It's true that in the UK, we don't have a dedicated fire safety week anymore. However, It's still important to raise awareness and make sure every family (or individual) knows what they can do to minimise the risk of a full-scale house fire.
After all, none of us want our belongings reduced to ash. Or worse still, to be caught in the fire ourselves.
So, I've gathered some tips you can use to prevent your precious home from being covered up in flames. It's a scary thought, I know, but it's definitely best to be prepared with at least a little knowledge about fire safety and to be aware of some of the typical domestic dangers.
Install smoke alarms
Smoke alarms work by sensing smoke particles in the air and will alert you and / or your family that it's time to take action or get to a safe place. Smoke alarms are really loud, definitely enough for everyone in your home to hear, even if the smoke is detected at night, when everyone's asleep.
Smoke alarms are also often installed along with sprinklers to potentially put out the fire. These systems use grooved pipe fittings to prevent any leakage and ensure optimal pressure for when the sprinklers are activated. Such peace of mind, right?
But it's not enough just to have these things installed, you need to remember to test each alarm in your home on a regular basis. In my home, we test them every three months and that flags whether or not there are any problems or if we need to get new batteries (although a lot of alarms will bleep intermittently to tell you they need their batteries replacing - clever!).
Plan your escape
Many homes don't have an escape route for fire emergencies, which can lead to fatalities. A sobering thought, but at least it might spur us into taking some safety precautions.
To ensure your family is safe, have a think about what your escape route might be to a safe place. Chat about it with everyone, just so they know what's expected of them in an emergency and can feel more prepared. Maybe even decide on a couple of safe spaces to meet should disaster strike. The most important thing is to get away from the fire and to call 999.
Did you know that 60% of house fires start in the kitchen? Judging by the way my husband navigates the kitchen at time, this does not surprise me!
If you think about it, there are many items in your kitchen that can cause fires, from the stove to the oven to the microwave. Leaving your kitchen unattended while cooking is a fire safety no-no.
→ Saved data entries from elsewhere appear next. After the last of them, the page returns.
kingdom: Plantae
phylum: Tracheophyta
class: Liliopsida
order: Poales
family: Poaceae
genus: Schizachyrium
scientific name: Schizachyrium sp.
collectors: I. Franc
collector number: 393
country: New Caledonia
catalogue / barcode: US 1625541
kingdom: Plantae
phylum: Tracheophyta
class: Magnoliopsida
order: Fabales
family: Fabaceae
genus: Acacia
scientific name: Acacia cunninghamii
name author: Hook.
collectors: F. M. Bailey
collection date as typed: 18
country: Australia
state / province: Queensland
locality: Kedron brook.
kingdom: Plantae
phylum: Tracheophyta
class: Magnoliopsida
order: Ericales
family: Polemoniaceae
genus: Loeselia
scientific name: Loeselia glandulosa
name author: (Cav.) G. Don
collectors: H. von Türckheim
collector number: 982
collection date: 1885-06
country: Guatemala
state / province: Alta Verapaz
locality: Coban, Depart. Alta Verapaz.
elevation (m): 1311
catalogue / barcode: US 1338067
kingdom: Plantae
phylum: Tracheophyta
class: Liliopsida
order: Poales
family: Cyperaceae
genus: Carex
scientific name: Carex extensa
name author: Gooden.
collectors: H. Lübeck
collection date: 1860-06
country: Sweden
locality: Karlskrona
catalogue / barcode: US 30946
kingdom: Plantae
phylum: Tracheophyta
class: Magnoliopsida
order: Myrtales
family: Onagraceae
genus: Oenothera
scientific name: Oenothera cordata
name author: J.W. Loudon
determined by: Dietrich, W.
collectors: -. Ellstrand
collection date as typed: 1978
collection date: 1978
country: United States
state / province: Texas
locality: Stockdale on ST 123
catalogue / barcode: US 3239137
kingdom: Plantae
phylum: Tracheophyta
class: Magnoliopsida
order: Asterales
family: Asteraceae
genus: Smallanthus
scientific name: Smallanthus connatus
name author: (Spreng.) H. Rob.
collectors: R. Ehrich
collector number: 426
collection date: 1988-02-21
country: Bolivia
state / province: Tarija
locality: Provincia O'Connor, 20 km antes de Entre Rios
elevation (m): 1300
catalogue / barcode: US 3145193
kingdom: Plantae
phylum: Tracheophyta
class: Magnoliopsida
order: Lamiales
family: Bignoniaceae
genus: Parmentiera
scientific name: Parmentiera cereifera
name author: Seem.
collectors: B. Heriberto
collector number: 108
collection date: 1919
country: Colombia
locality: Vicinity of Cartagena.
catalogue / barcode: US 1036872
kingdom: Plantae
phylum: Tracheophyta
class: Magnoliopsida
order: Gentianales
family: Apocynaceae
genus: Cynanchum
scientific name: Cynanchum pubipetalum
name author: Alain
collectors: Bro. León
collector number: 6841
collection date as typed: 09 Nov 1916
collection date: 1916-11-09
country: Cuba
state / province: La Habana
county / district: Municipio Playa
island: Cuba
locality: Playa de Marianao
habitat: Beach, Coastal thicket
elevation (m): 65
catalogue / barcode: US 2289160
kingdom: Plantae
Always turn off the heat when you leave the kitchen and remember that golden rule: avoid placing metal dishware in your microwave! If I had a pound for every time my teenager rolls his eyes at this warning, I'd be a rich woman. But I'd rather he be a little frustrated at his bothersome mum than the alternative, which is pretty much unthinkable.
Use outlets and electric appliances safely
We can't deny that electrical appliances make our lives better and easier. However, they're also a definite risk when it comes to fire safety.
When electrical appliances overheat, they can spark and make flammable materials, such as curtains, blankets or cushions, catch fire. For fire safety, unplug your appliances when not in use and definitely keep those soft furnishings away from your outlets.
Another fire safety precaution is to prevent overstuffing your outlets. Avoid octopus wiring, where you plug multiple extension cords into one power outlet. Going back to my teen - this is a classic trick of his and I've had to sit him down and warn him about the very real risks. Doing so will cause your outlets to overheat which often leads to fires, so try to keep devices and plugs to a minimum where possible.
Keep matches and lighters away from kids
Metaphorically and physically, we all know not to play with fire.
At least, as adults we know this. But for kids, fire has to be one of the most intriguing things, yet still incredibly dangerous! We want them to know the dangers before they suss them out for themselves and get hurt. It helps to have a calm chat with your kids from a young age about this. My mam tells me that my first word was 'hot'! And that's because I kept going near our open fire (which was protected by a fire guard, thank goodness) and because I was so young just a one-word warning was enough to get me to back off.
It makes total sense to keep flammable materials away from children at all times. If they need to use them, make sure there's an adult around to keep them and your house safe.
Prevent fires for a safe community
Fires are a danger to you as well as your property. If we want to ensure fire safety, it's important that we start awareness at home. Exercise fire precautions at home that even children can do, and watch them tell their friends for a fire-safe community.